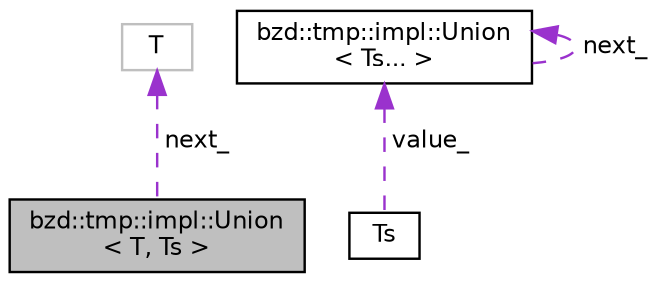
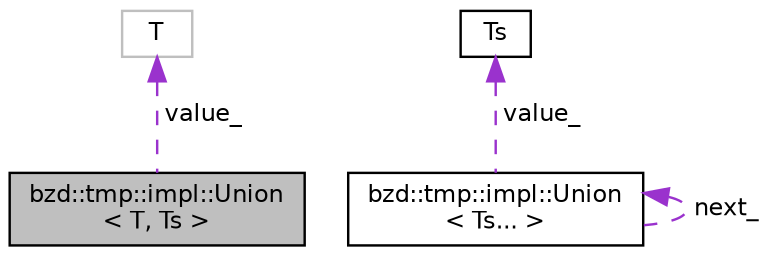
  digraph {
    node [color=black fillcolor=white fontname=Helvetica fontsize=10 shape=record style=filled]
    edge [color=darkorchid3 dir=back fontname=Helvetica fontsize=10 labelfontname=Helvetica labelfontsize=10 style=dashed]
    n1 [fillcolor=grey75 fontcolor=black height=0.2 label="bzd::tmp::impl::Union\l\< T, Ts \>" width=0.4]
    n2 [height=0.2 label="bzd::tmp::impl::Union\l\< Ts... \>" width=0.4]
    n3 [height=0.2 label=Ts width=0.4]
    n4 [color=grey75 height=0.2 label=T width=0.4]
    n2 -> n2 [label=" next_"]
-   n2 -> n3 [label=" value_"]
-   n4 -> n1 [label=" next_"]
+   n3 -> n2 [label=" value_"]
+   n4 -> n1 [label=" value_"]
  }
* * *
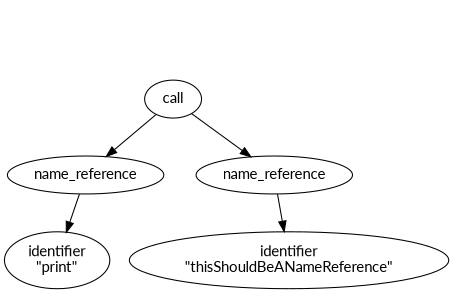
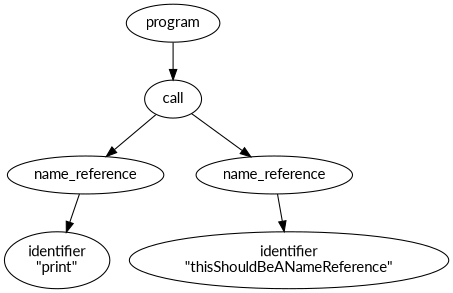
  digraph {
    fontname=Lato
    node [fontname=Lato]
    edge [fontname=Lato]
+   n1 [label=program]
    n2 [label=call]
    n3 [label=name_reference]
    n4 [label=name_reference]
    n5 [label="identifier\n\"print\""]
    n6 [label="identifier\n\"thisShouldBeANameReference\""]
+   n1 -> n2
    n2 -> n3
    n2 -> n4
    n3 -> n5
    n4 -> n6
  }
* * *
▶ [WHAT IS NEEDED]
Report every line above that contains the string "edge", matching case exactly.

▶ [RIGHT ANSWER]
    edge [color=darkorchid3 dir=back fontname=Helvetica fontsize=10 labelfontname=Helvetica labelfontsize=10 style=dashed]
    edge [fontname=Lato]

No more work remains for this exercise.